Filter columns by dtype.

# selecting
df.select_dtypes(include="number")
df.select_dtypes(include=["category", "datetime"])

# exluding
df.select_dtypes(exclude="object")

14. Infer dtype

df.infer_objects().dtypes

15. Downcasting

pd.to_numeric(df.numeric_col, downcast="integer") # smallest signed int dtype
pd.to_numeric(df.numeric_col, downcast="float")  # smallest float dtype

16. 手工转换

Manual conversion.

如果数据中有 NaN 值，error="coerce" 能够避免报错.

同时，可以采用 .fillna 将 NA 值填充为合理的值.

# apply to whole data frame
df = df.apply(pd.to_numeric, errors="coerce")

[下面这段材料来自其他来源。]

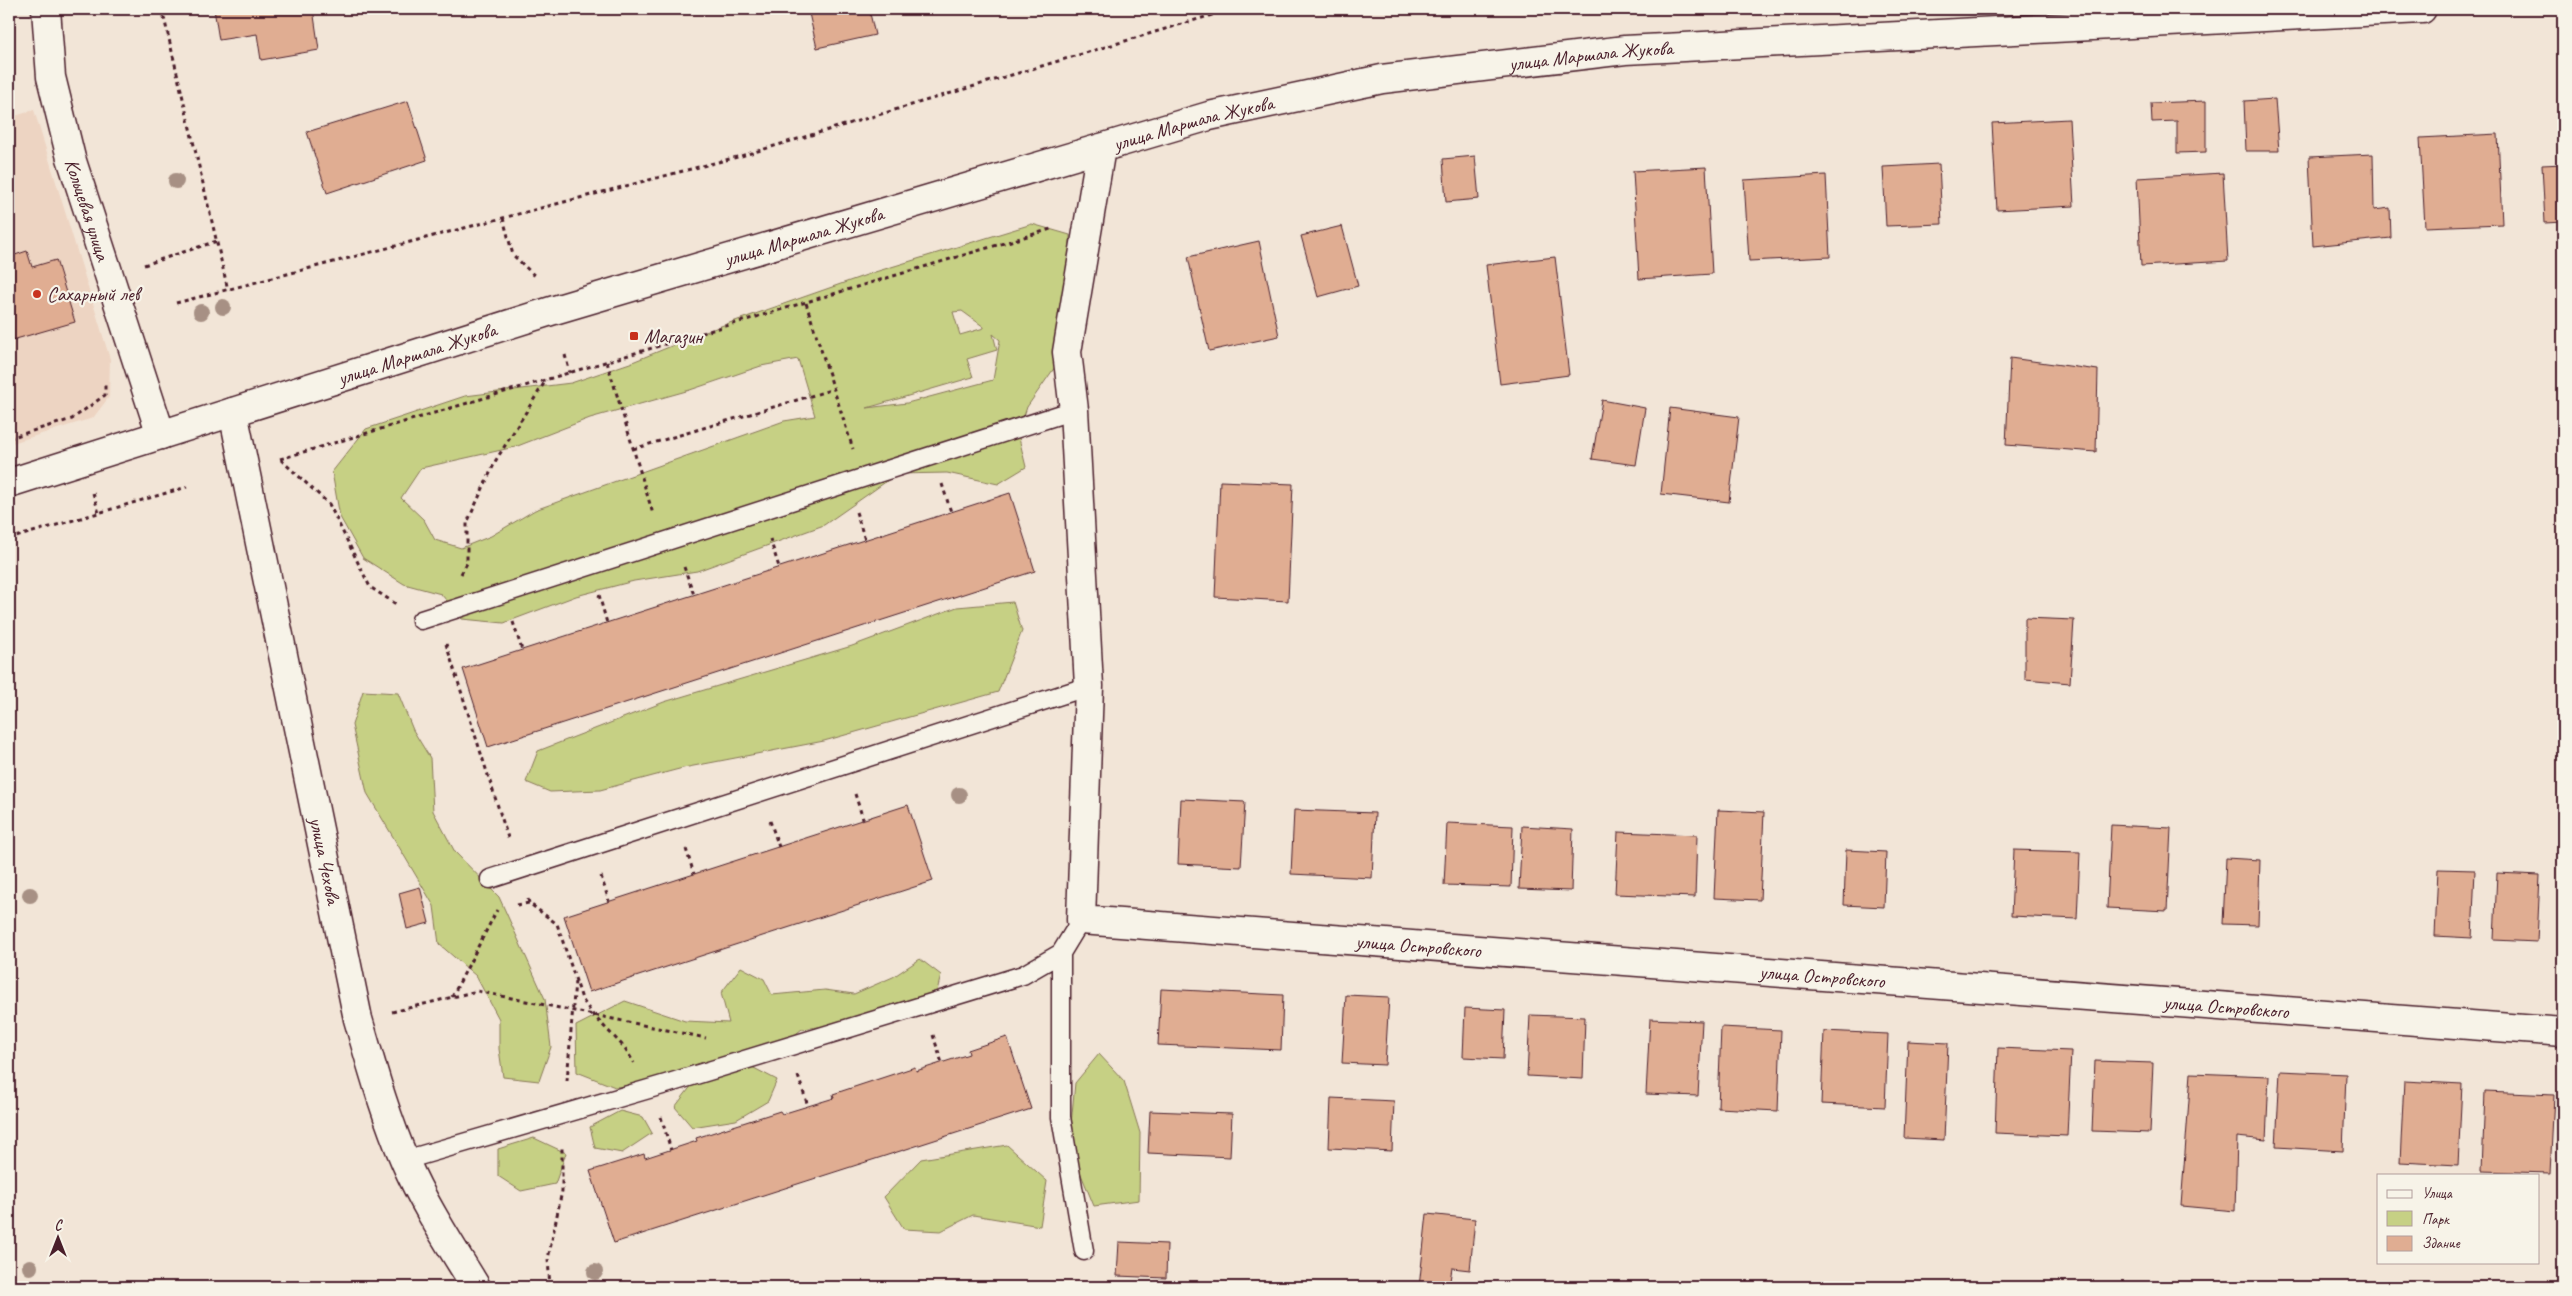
<svg xmlns="http://www.w3.org/2000/svg" width="2572" height="1296" font-family="Caveat,sans-serif">
  <style>
    .built { fill: #edd4c2 }
    .green { fill: #c6d084; stroke: #887858; fill-rule: evenodd }
    .building { fill: #e0ad92; stroke: #4a1f2b }
    .lines { fill: none; stroke-linecap: round; stroke-linejoin: round }
    .service-casing { stroke: #4a1f2b; stroke-width: 21 }
    .minor-casing { stroke: #4a1f2b; stroke-width: 31 }
    .tertiary-casing { stroke: #4a1f2b; stroke-width: 31 }
    .secondary-casing { stroke: #4a1f2b; stroke-width: 31 }
    .path { stroke: #4a1f2b; stroke-width: 3; stroke-dasharray: 4 4; stroke-linecap: butt }
    .service { stroke: #f7f3e8; stroke-width: 18 }
    .minor { stroke: #f7f3e8; stroke-width: 28 }
    .tertiary { stroke: #f7f3e8; stroke-width: 28 }
    .secondary { stroke: #f7f3e8; stroke-width: 28 }
    .tree { fill: #a79084 }
    .poi-dot { fill: #c8321e; stroke: #f7f3e8; stroke-width: 2 }
    .labels { text-anchor: middle; dominant-baseline: central; stroke-width: 4.5; stroke-linejoin: round; paint-order: stroke }
    .street-label { font-size: 20px; fill: #4a1f2b; stroke: #f7f3e8 }
    .poi-label { font-size: 20px; fill: #4a1f2b; stroke: #f7f3e8; text-anchor: start }
  </style>
  <rect width="100%" height="100%" fill="#f2e5d7"/>
  <filter id="ink" filterUnits="userSpaceOnUse"><feTurbulence type="fractalNoise" baseFrequency=".02" numOctaves="2"/><feDisplacementMap in="SourceGraphic" scale="10" xChannelSelector="R" yChannelSelector="G"/><feConvolveMatrix kernelMatrix="1 2 1 2 8 2 1 2 1" color-interpolation-filters="sRGB"/></filter>
  <g filter="url(#ink)">
    <!-- built -->
    <path class="built" d="M34,110L110,359L109,397L93,418L9,444V118Z"/>
    <!-- green -->
    <path class="green" d="M1032,224L1070,235V296L1055,367L1027,407L1018,434L1026,467L998,484L947,473L897,474L824,525L697,571L634,581L576,596L504,623L462,619L441,594L404,584L363,558L340,517L332,472L366,429L465,396L571,383L630,363L718,327L875,272ZM962,311L984,327V328L960,335L953,312ZM993,334L1000,340L993,380L907,403L867,408L973,377L967,359L997,350ZM798,359L815,416L784,421L535,510L491,536L461,548L435,540L424,520L401,498L421,468L515,447L590,418L690,390L761,366Z
      M1013,602L1022,631L998,692L824,741L683,768L600,790L550,792L526,782L538,751L664,702L852,646L957,607Z
      M363,691L398,693L413,730L430,758L433,811L455,852L499,897L545,999L551,1047L539,1081L503,1077L499,1049V1019L476,976L439,944L434,906L367,793L352,725Z
      M920,959L941,975L936,995L876,1020L802,1029L776,1050L641,1085L615,1087L577,1072L576,1026L625,1001L685,1021L729,1023L721,993L741,967L764,979L772,995L825,990L854,994L893,977Z
      M1099,1054L1124,1081L1140,1133L1139,1200L1094,1206L1069,1145L1075,1083Z
      M750,1066L777,1080L768,1101L736,1120L692,1127L675,1107L692,1085Z
      M620,1111L643,1117L652,1133L622,1153L595,1148L590,1127Z
      M534,1138L566,1153L555,1184L521,1191L498,1176V1149Z
      M1007,1145L1047,1181L1040,1226L973,1215L941,1231L904,1229L884,1197L921,1159Z"/>
    <!-- building -->
    <path class="building" d="M214,9H313L319,50L261,60L257,34L219,40Z
      M808,9H869L875,35L817,48Z
      M2275,99L2279,151H2246L2244,101Z
      M408,101L427,160L327,193L307,132Z
      M2206,101V152L2177,153V121L2152,122L2151,103Z
      M2069,119L2074,206L1997,210L1992,123Z
      M2498,134L2502,224L2425,227L2420,138Z
      M2373,154L2374,210L2390,208L2391,238L2313,246L2309,157Z
      M1475,156L1479,199L1446,202L1443,159Z
      M1939,164L1942,224L1886,226L1883,167Z
      M2563,164V222L2545,223L2542,165Z
      M1706,167L1712,274L1639,279L1633,171Z
      M2223,173L2228,261L2141,266L2137,178Z
      M1826,175L1830,257L1749,261L1744,180Z
      M1342,226L1358,286L1318,297L1301,236Z
      M1259,241L1279,336L1209,351L1188,257Z
      M27,251L32,267L56,260L75,322L9,341V257Z
      M1555,257L1569,375L1500,384L1486,265Z
      M2010,358L2098,370L2096,452L2006,445Z
      M1602,400L1645,408L1636,465L1592,459Z
      M1670,408L1739,417L1729,502L1661,494Z
      M1220,481L1293,484L1288,601L1215,597Z
      M1010,493L1035,571L488,747L463,669Z
      M2025,618L2074,620L2070,683L2025,679Z
      M1181,799L1245,802L1241,867L1178,864Z
      M908,805L933,881L589,992L564,916Z
      M1294,810L1375,813L1372,878L1291,874Z
      M1718,810L1764,812L1760,900L1714,898Z
      M1447,823L1513,826L1511,887L1444,885Z
      M2111,825L2171,828L2167,911L2107,908Z
      M1522,826L1573,829L1571,891L1519,889Z
      M1618,832L1697,835L1695,897L1615,894Z
      M1846,850L1886,852L1884,907L1844,905Z
      M2014,850L2080,852L2077,919L2011,916Z
      M2226,858L2260,860L2258,925L2223,924Z
      M2438,869L2475,870L2472,938L2435,936Z
      M2497,873L2540,875L2537,942L2494,940Z
      M420,887L429,923L407,929L399,893Z
      M1161,989L1283,995L1281,1050L1158,1045Z
      M1346,995L1389,997L1385,1065L1342,1063Z
      M1465,1008L1505,1010L1503,1059L1463,1057Z
      M1530,1015L1585,1017L1583,1079L1527,1076Z
      M1650,1019L1702,1021L1698,1096L1646,1094Z
      M1721,1027L1781,1030L1778,1111L1718,1108Z
      M1824,1031L1888,1034L1885,1107L1821,1104Z
      M1007,1037L1031,1109L614,1243L590,1171L644,1154L645,1158L697,1141L696,1138L780,1111L782,1114L834,1098L833,1094L915,1067L916,1071L969,1054L968,1050Z
      M1908,1041L1948,1043L1944,1140L1904,1138Z
      M1998,1048L2071,1051L2067,1136L1995,1133Z
      M2095,1061L2153,1063L2150,1133L2092,1131Z
      M2280,1071L2346,1074L2343,1151L2276,1147Z
      M2191,1073L2269,1076L2266,1140L2237,1137L2235,1211L2181,1206Z
      M2404,1081L2462,1084L2458,1165L2400,1162Z
      M2485,1092L2554,1095L2550,1173L2482,1171Z
      M1331,1098L1394,1101L1392,1151L1329,1148Z
      M1150,1111L1232,1114L1230,1157L1148,1153Z
      M1427,1214L1475,1219L1470,1270L1452,1268L1449,1287H1419Z
      M1119,1242L1167,1244L1166,1278L1117,1276Z"/>
    <g class="lines">
      <defs>
        <path id="service" d="M421,620L1074,410
          M490,879L1089,686
          M1061,953V1117L1084,1251
          M405,1160L666,1084L1023,975L1061,953L1081,920"/>
        <g id="minor">
          <path id="s1" d="M1101,148L1067,352L1074,410L1089,686L1081,920L2563,1032"/>
          <path id="s2" d="M233,412L358,1019C372,1067 385,1115 405,1161C424,1205 451,1246 476,1287"/>
        </g>
        <g id="tertiary">
          <path id="s3" d="M46,9L51,77L71,158L161,435"/>
        </g>
        <g id="secondary">
          <path id="s4" d="M9,483L551,311L1101,148L1209,116L1382,79L1625,50L2422,9"/>
        </g>
      </defs>
      <!-- service casing -->
      <use href="#service" class="service-casing"/>
      <!-- minor casing -->
      <use href="#minor" class="minor-casing"/>
      <!-- tertiary casing -->
      <use href="#tertiary" class="tertiary-casing"/>
      <!-- secondary casing -->
      <use href="#secondary" class="secondary-casing"/>
      <!-- path -->
      <path class="path" d="M162,9L228,290
        M503,218L513,255L537,278
        M144,265L217,241
        M176,303L741,156L1232,9
        M806,303L853,449
        M565,355L570,373
        M607,362L653,514
        M9,438L72,419L105,395V385
        M633,449L834,389
        M280,459L1051,229
        M281,460L329,504L370,587L396,604
        M942,484L951,512
        M93,493L99,513
        M856,512L865,540
        M9,539L187,487
        M770,539L779,567
        M684,567L694,595
        M461,574L467,563V523L496,460L546,380
        M599,595L607,623
        M513,622L522,650
        M446,644L509,841
        M855,794L863,819
        M770,821L779,847
        M686,849L694,874
        M601,876L609,901
        M528,899L529,903L557,924L582,999L593,1015L625,1048L634,1063
        M517,905L529,903
        M452,997L497,910
        M392,1012L477,991L706,1038
        M933,1035L942,1063
        M798,1076L808,1106
        M567,1081L575,981
        M661,1117L671,1150
        M550,1287L548,1259L562,1191V1145"/>
      <!-- service -->
      <use href="#service" class="service"/>
      <!-- minor -->
      <use href="#minor" class="minor"/>
      <!-- tertiary -->
      <use href="#tertiary" class="tertiary"/>
      <!-- secondary -->
      <use href="#secondary" class="secondary"/>
    </g>
    <!-- trees -->
    <g class="tree">
      <circle cx="176" cy="181" r="8"/>
      <circle cx="223" cy="307" r="8"/>
      <circle cx="201" cy="312" r="8"/>
      <circle cx="959" cy="795" r="8"/>
      <circle cx="30" cy="895" r="8"/>
      <circle cx="30" cy="1267" r="8"/>
      <circle cx="595" cy="1272" r="8"/>
    </g>
  </g>
  <!-- markers -->
  <g class="poi-dot">
    <circle cx="37" cy="294" r="5"/>
    <rect x="629" y="331" width="10" height="10" rx="2.5"/>
  </g>
  <g class="labels">
    <!-- street labels -->
    <g class="street-label">
      <text stroke="none"><textPath href="#s4" startOffset="1642">улица Маршала Жукова</textPath></text>
      <text stroke="none"><textPath href="#s4" startOffset="1238">улица Маршала Жукова</textPath></text>
      <text stroke="none"><textPath href="#s3" startOffset="206">Кольцевая улица</textPath></text>
      <text stroke="none"><textPath href="#s4" startOffset="832">улица Маршала Жукова</textPath></text>
      <text stroke="none"><textPath href="#s4" startOffset="428">улица Маршала Жукова</textPath></text>
      <text stroke="none"><textPath href="#s2" startOffset="458">улица Чехова</textPath></text>
      <text stroke="none"><textPath href="#s1" startOffset="1114">улица Островского</textPath></text>
      <text stroke="none"><textPath href="#s1" startOffset="1519">улица Островского</textPath></text>
      <text stroke="none"><textPath href="#s1" startOffset="1924">улица Островского</textPath></text>
    </g>
    <!-- poi labels -->
    <g class="poi-label">
      <text x="47" y="294">Сахарный лев</text>
      <text x="644" y="336">Магазин</text>
    </g>
  </g>
  <!-- margin -->
  <rect width="2572" height="1296" fill="none" stroke="#f7f3e8" stroke-width="30"/>
  <rect x="15" y="15" width="2542" height="1266" fill="none" stroke="#4a1f2b" stroke-width="2" filter="url(#ink)"/>
  <!-- legend -->
  <rect x="2377" y="1174" width="162" height="90" fill="#f7f3e8" stroke="#b29e9c"/>
  <rect x="2387" y="1190" width="25" height="8" fill="#f7f3e8" stroke="#b29e9c"/>
  <text x="2422" y="1198" font-size="15" fill="#4a1f2b">Улица</text>
  <rect x="2387" y="1211" width="25" height="15" fill="#c6d084" stroke="#b29e9c"/>
  <text x="2422" y="1224" font-size="15" fill="#4a1f2b">Парк</text>
  <rect x="2387" y="1236" width="25" height="15" fill="#e0ad92" stroke="#b29e9c"/>
  <text x="2422" y="1248" font-size="15" fill="#4a1f2b">Здание</text>
  <!-- north arrow -->
  <g transform="translate(58 1238)" stroke="#f7f3e8" stroke-width="4" paint-order="stroke">
  <path d="M0-4L9 19L0 12L-9 19Z" fill="#4a1f2b"/>
  <text y="-8" font-size="14" font-weight="bold" text-anchor="middle" fill="#4a1f2b">С</text>
  </g>
</svg>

# apply to specific columns
pd.to_numeric(df.numeric_column, errors="coerce")

# filling NA values with zero
pd.to_numeric(df.numeric_column, errors="coerce").fillna(0)

17. 一次转换全部

Convert all at once.

df = df.astype(
    {
        "date": "datetime64[ns]",
        "price": "int",
        "is_weekend": "bool",
        "status": "category",
    }
)

18. 列重命名

Renaming columns.

df = df.rename({"PRICE": "price", "Date (mm/dd/yyyy)": "date"}, axis=1)

19. 增加前缀和后缀

Add suffix and prefix.

df.add_prefix("pre_")
df.add_suffix("_suf")

20. 创建新列

Create new columns.

# create new column of Fahrenheit values from Celcius
df.assign(temp_f=lambda x: x.temp_c * 9 / 5 + 32)

21. 指定位置插入列

Insert columns at specific positions.

random_col = np.random.randint(10, size=len(df))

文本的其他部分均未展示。